I think Bayes' theorem is intuitive if you just multiply through with the denominator. The formula is
$$P(A, B) = P(A|B)P(B) = P(B|A)P(A).$$
This is, in a way, the definition of conditional probability. Look at the first one:
$$P(A, B) = P(B|A)P(A).$$
There are many equivalent ways to interpret this. Let me give you one example.
Let $A$ be the event "I am hungry", and $B$ the event "I go to a restaurant". Note that it's possible for me to be hungry and not go to a restaurant, and it's also possible for me to go to a restaurant without being hungry. But there is a correlation like this: The chance of me going to restaurant increases if I'm hungry. That means $P(B|A) > P(B)$. (This is only true in this example!) $P(B|A)$ is called the conditional probability because it is conditioned on $A$. It is the probability of $B$ happening given the knowledge that $A$ happens.

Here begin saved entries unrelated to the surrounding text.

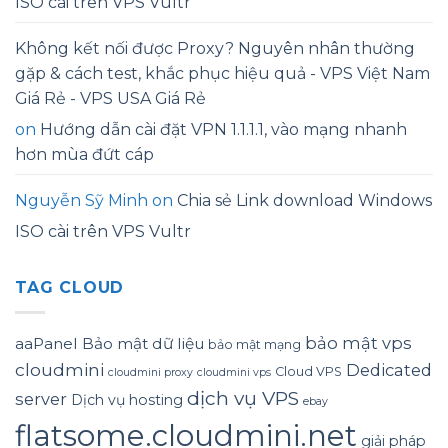
ISO cài trên VPS Vultr
Không kết nối được Proxy? Nguyên nhân thường
gặp & cách test, khắc phục hiệu quả - VPS Việt Nam
Giá Rẻ - VPS USA Giá Rẻ
on
Hướng dẫn cài đặt VPN 1.1.1.1, vào mạng nhanh
hơn mùa đứt cáp
Nguyễn Sỹ Minh
on
Chia sẻ Link download Windows
ISO cài trên VPS Vultr
TAG CLOUD
bảo mật vps
aaPanel
Bảo mật dữ liệu
bảo mật mạng
cloudmini
Dedicated
Cloud VPS
cloudmini proxy
cloudmini vps
dịch vụ VPS
server
Dịch vụ hosting
ebay
flatsome.cloudmini.net
giải pháp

The joint probability is $P(A, B)$, the chance of both $A$ and $B$ happening. If I know $P(A)$ and $P(B|A)$, I can compute $P(A, B)$ as follows. First, think about how probable $A$ can happen. That is $P(A)$. And assuming $A$ happens, how probable is it that $B$ also happens? That is $P(B|A)$ by definition. Multiplying them together, I get the probability that both $A$ and $B$ happen.